GIVEN ENTRIES ::
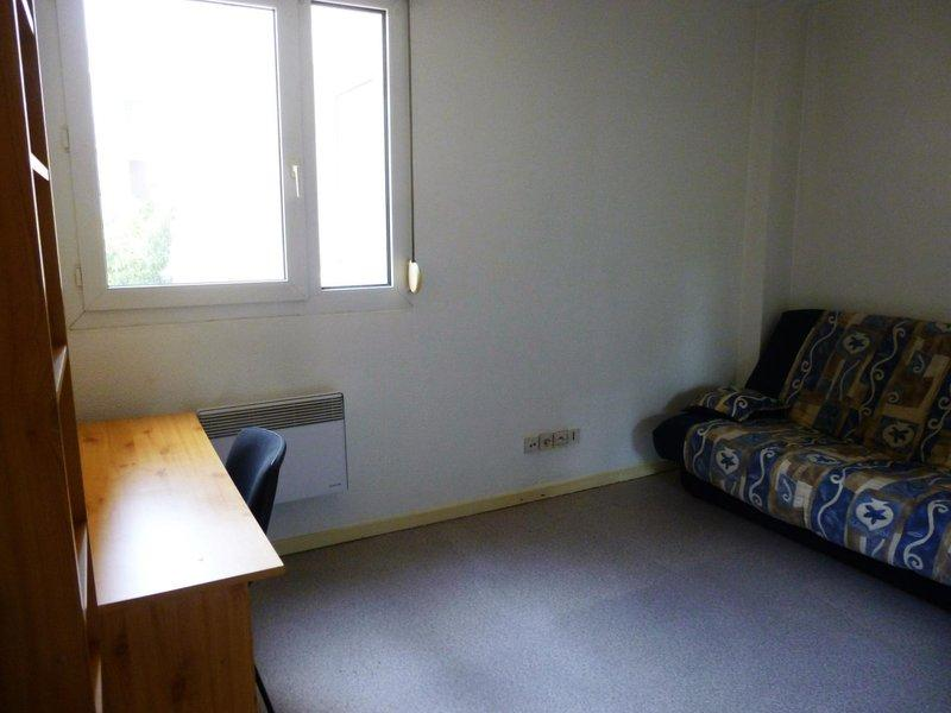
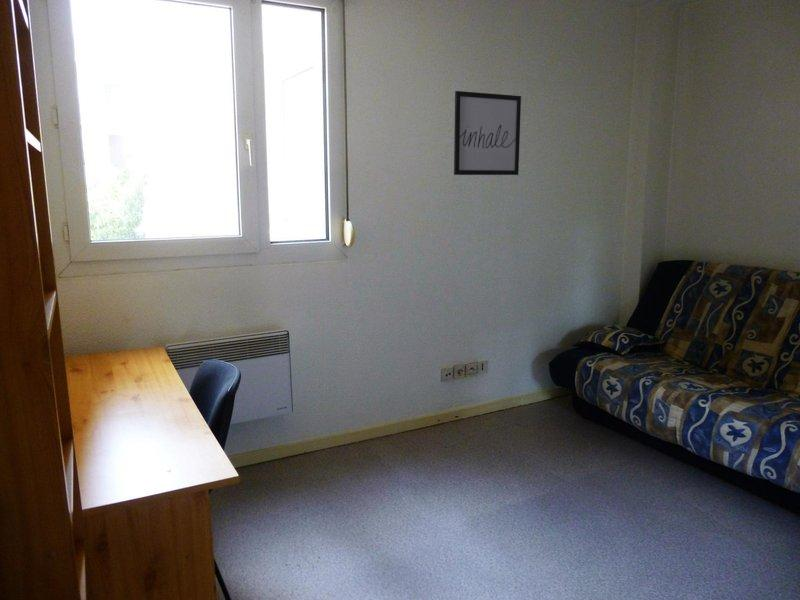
+ wall art [453,90,522,176]
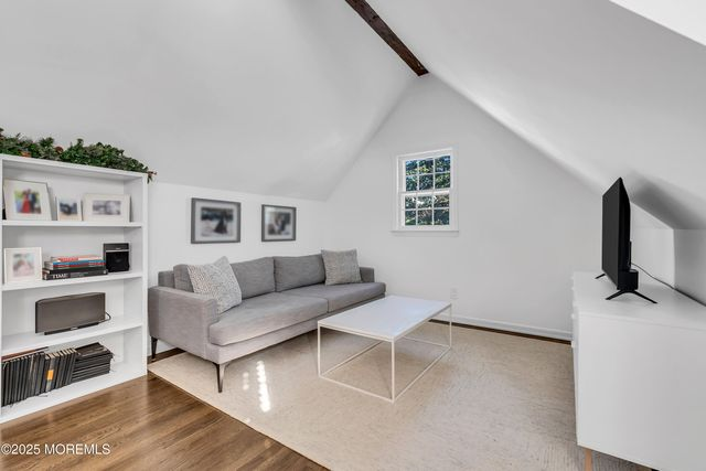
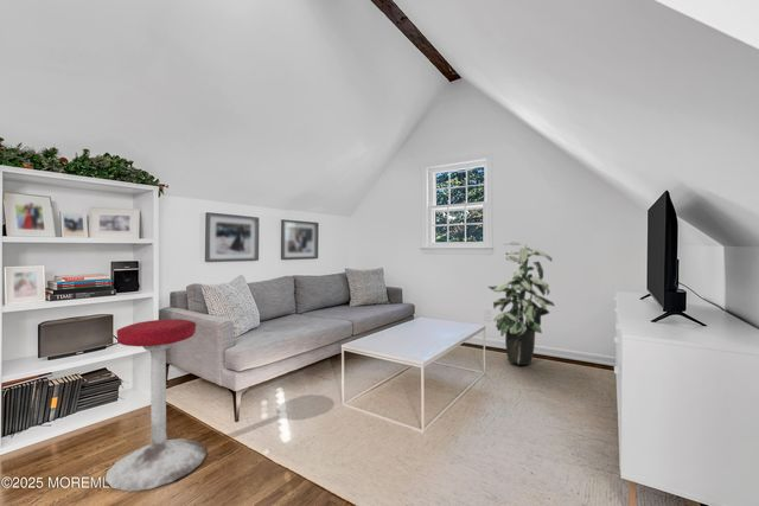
+ stool [104,318,208,493]
+ indoor plant [486,241,556,366]
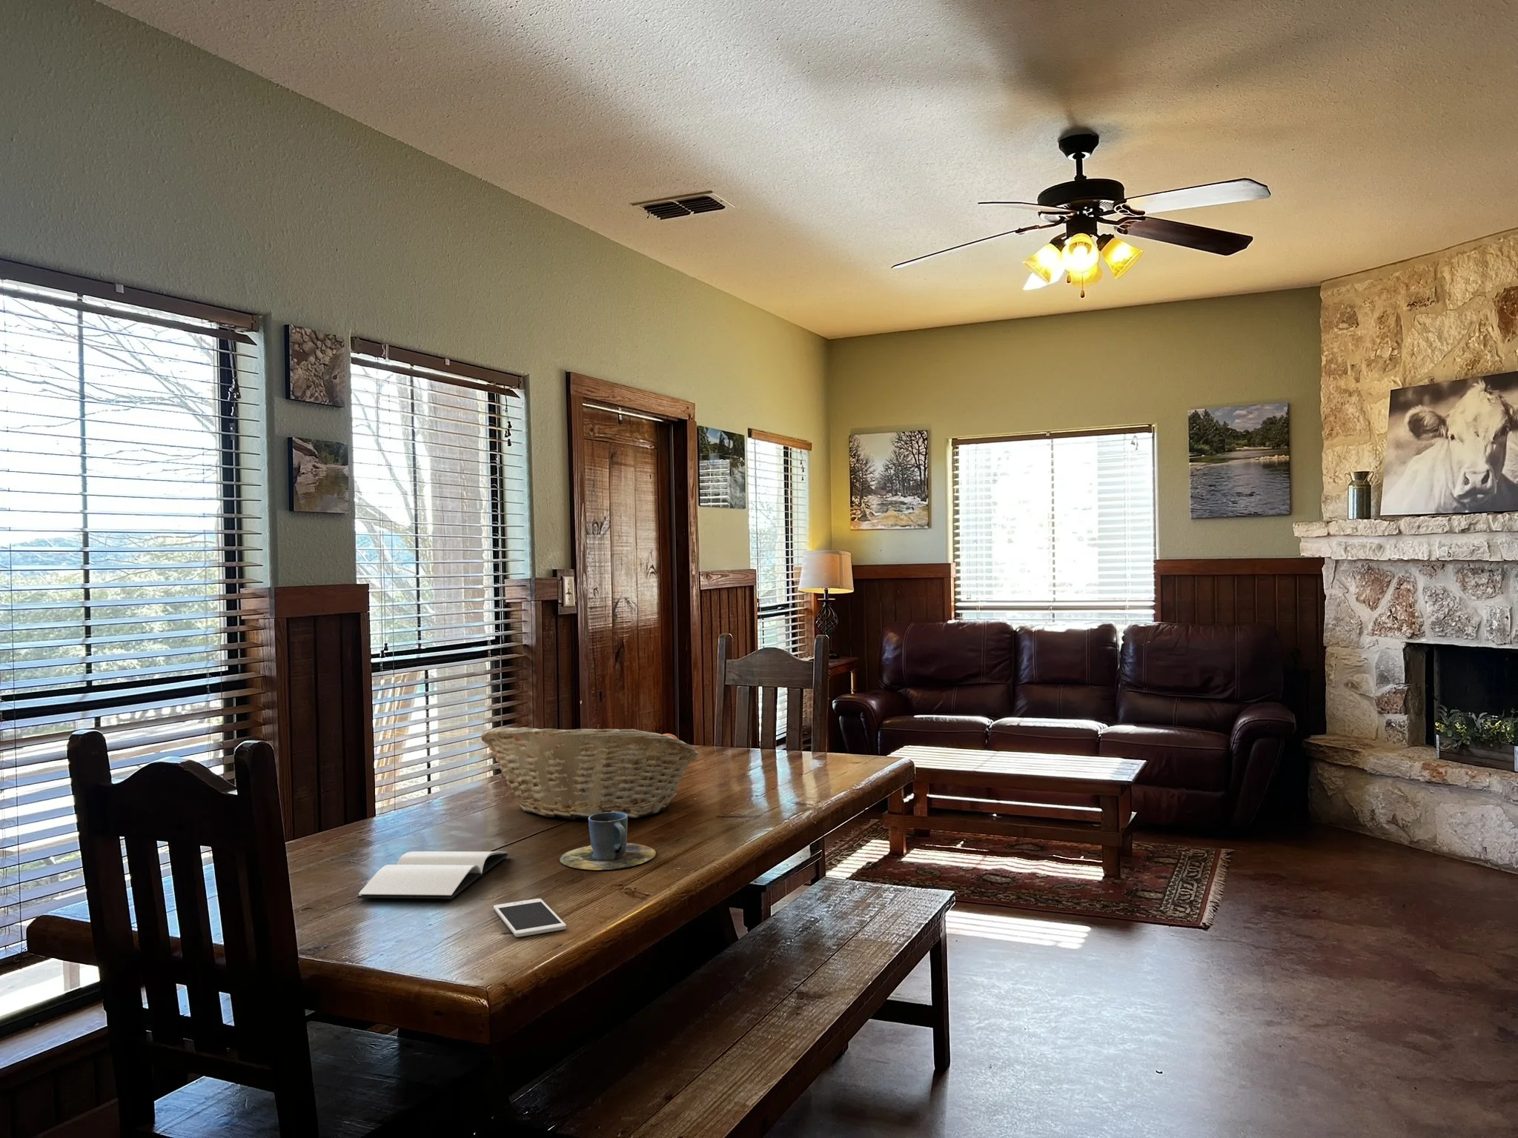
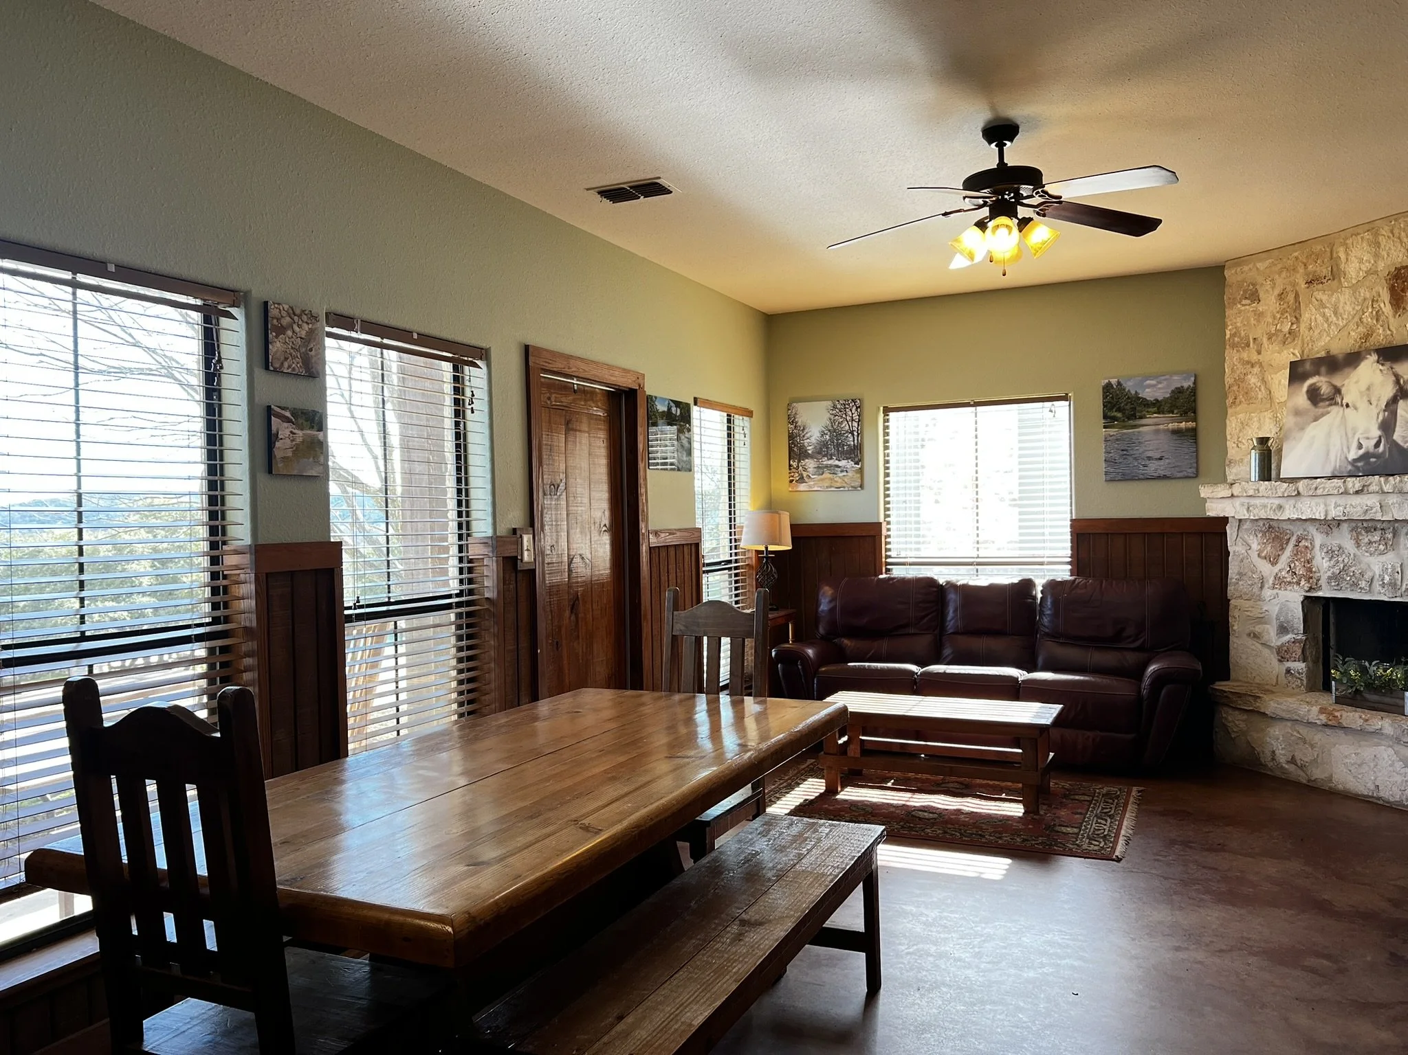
- cup [559,812,656,870]
- cell phone [492,898,567,938]
- book [356,851,508,900]
- fruit basket [481,724,699,820]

ABOUT THIS EXERCISE :: Nothing but an exact copy of the data above, minus its pictures, should appear in the response.

RESPONSE TO THE TASK ::
+ wall art [453,90,522,176]
+ stool [104,318,208,493]
+ indoor plant [486,241,556,366]
- cup [559,812,656,870]
- cell phone [492,898,567,938]
- book [356,851,508,900]
- fruit basket [481,724,699,820]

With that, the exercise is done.